Agnes Scheu, a bookkeeper for the Bijou Dress Company, testified to record-entries of sales by that company to Morris. During her testimony the court remarked that she knew nothing about it except that there was a record, and, over objection, entered into an extended and searching cross-examination of the witness that was calculated to lead the jury to think the court did not believe her testimony. This was prejudicial to the defendant. (People v. Scowley, 353 Ill. 330; People v. Schultz, 300 id. 601.) The witness afterward returned to the stand with complete records, but this fact would not remove the impression that the court was suspicious of her testimony.

On both trials, it appeared that after the burglary Siegel first saw one of his coats being worn by a woman on a street car. Although there is no testimony to show that the coat was ever in Rubin’s possession or that he knew anything concerning it, Siegel was permitted to testify to its value, and the prosecutor made the statement that Rubin sold it. Objections were interposed but the witness was permitted to answer. Being no part of the res gestee this was improper and prejudicial.

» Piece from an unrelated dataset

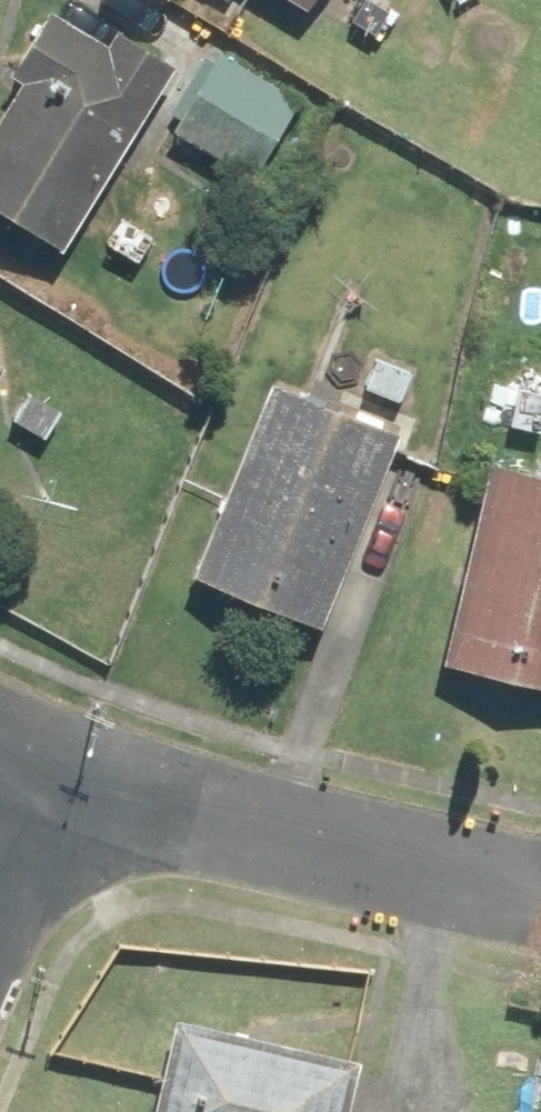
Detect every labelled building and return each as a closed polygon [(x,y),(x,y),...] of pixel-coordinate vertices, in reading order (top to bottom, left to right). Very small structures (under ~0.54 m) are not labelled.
[(0,128),(0,201),(70,246),(187,65),(133,30),(112,63),(62,31),(0,128)] [(307,102),(226,53),(179,129),(259,178),(307,102)] [(12,365),(0,358),(0,385),(12,365)] [(409,428),(279,374),(197,572),(327,626),(409,428)] [(516,378),(504,424),(540,433),(540,384),(516,378)] [(497,457),(452,660),(540,680),(540,467),(497,457)] [(363,1049),(181,1011),(160,1111),(350,1111),(363,1049)]
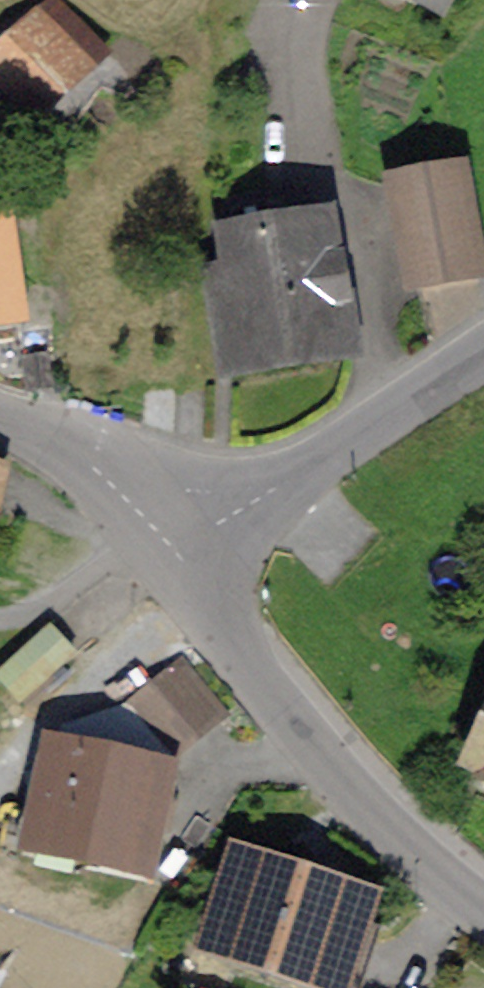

We come now to consider the sufficiency of the evidence to justify a conviction. On the last trial an exculpatory statement made by defendant to the police shortly after his arrest in January, 1934, was introduced in evidence by the People. It was not used in the former trial, and the prosecution claims that two allegedly false answers to the police furnish additional evidence of his guilt not shown at the first trial. During his examination by the police, he was asked: “Some officers visited your store to-day with a search warrant and after searching the premises described in the warrant they took a number of ladies’ dresses, coats, suits and hangers, that were identified by Mr. Siegel, the complainant in this case, as being his property. Can you tell us how long this merchandise has been in your possession?” He answered: “Anywhere from two years up to date.” He was then asked: “From whom was this merchandise purchased ?” to which question he replied that a good part of it was purchased from a man known to him as Morris.